Malfunctional programming

Written by avsm (Anil Madhavapeddy)
Published: 2016-09-17 (last updated: 2016-09-22)

You generate a brand new type system and are very proud of yourself, but then reviewers keep asking you: can you make it go, and make it go fast? You end up writing a programming language implementation, and often cut corners with your beautiful original semantics.

It would be nicer if you could compile to and target an existing language. You can compile to a safe language like Haskell or OCaml, or an unsafe language like C. Some languages are safe because of runtime checks, and others are safe because of static types. It can be non-trivial to map your new languages types to the semantics of another static type system (e.g. a dependently typed language crammed into OCaml or Haskell types). For this reason, it is quite convenient to compile to an unsafe language, because then any bugs are yours and fixable in your type checker.
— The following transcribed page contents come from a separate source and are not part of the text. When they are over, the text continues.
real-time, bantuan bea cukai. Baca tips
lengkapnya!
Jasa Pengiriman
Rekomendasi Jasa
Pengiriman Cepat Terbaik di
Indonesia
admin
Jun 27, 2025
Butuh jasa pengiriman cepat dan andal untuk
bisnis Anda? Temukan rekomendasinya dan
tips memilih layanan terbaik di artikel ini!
Unfortunately C is not a good unsafe target as it has no useful things like closures or garbage collectors, and the syntax is not fun to generate either. Every language intended for humans has weird scoping rules and keywords, and for pure generation its often more convenient to have an intermediate form. Instead of C you could generate LLVM, or System Fc for Haskell, or JVM bytecode for Java. These are all quite similar to the language you are starting with -- in the case of System Fc, it fits Haskell like a glove, but Haskell has many fingers and interdimensional thumbs and may not work for your language.
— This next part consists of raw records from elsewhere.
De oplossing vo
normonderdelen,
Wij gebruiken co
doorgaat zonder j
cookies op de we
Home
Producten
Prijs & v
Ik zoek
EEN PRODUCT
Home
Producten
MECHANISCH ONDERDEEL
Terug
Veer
In the case of OCaml, the intermediate language is nothing like the core language. The first thing the compiler does post type checking is that it throws away types, and the intermediate language is the untyped lambda calculus. Why dont more compilers target OCaml to use this? Lambda is undocumented, has no clear API outside the compiler and is generally a bit obscure.

The speaker wrote a concrete syntax (MaLfunction) which is sexp based and can be fed into the compiler.

    ($fact (lambda n)

Malfunction has undefined behaviour, but it can always be detected by the interpreter. This is unlike in C, where there is undefined behaviour but you cannot classify a program by running it into well- or notwell-.

A backend for Idris

About 20 lines of code, based on the Idris-to-PHP backend (yes this is a thing that exists). The backend was straightforward to wite. Speaker shows a pythagorous triples function as a benchmark. When compiled using Malfunction as a backend, it was about 3x to 13x faster than various Idris backends (C backend). This makes Malfunction an attractive compilation target since you get to use the entire OCaml toolstack!
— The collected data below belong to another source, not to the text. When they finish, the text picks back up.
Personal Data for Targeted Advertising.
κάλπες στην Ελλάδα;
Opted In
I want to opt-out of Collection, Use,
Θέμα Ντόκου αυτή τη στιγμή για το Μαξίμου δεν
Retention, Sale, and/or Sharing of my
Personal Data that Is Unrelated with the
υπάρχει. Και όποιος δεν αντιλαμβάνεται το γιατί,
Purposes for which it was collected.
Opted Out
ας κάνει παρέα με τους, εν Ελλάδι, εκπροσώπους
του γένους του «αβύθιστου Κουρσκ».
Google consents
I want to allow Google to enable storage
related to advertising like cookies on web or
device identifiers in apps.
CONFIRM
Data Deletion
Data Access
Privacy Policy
Q: (Michael Sperber): so this is a new Scheme? like Manuel Serrano's bigloo. Could Scheme be a usable taret? A: Speaker: no. Gabriel Schrer: if you use ADTs then Scheme has no good backend, but Malfunction does.

Q: Can you interact with OCaml libraries and modules. A: Yes this creates cmis and cmo cmx files. The types are not that interesting but they do exist.

Q: where is the name from? A: this is a project that started from an entertaining pun and worked backwards to an implementation.

Q: the Idris implementation is really Haskell. Idris has a set of intermediate representations and so it is also an untyped lambda calculus. Is this why its so similar? A: ADTs are represented slightly differently so it wasnt non-trivial, but yes, its quite close.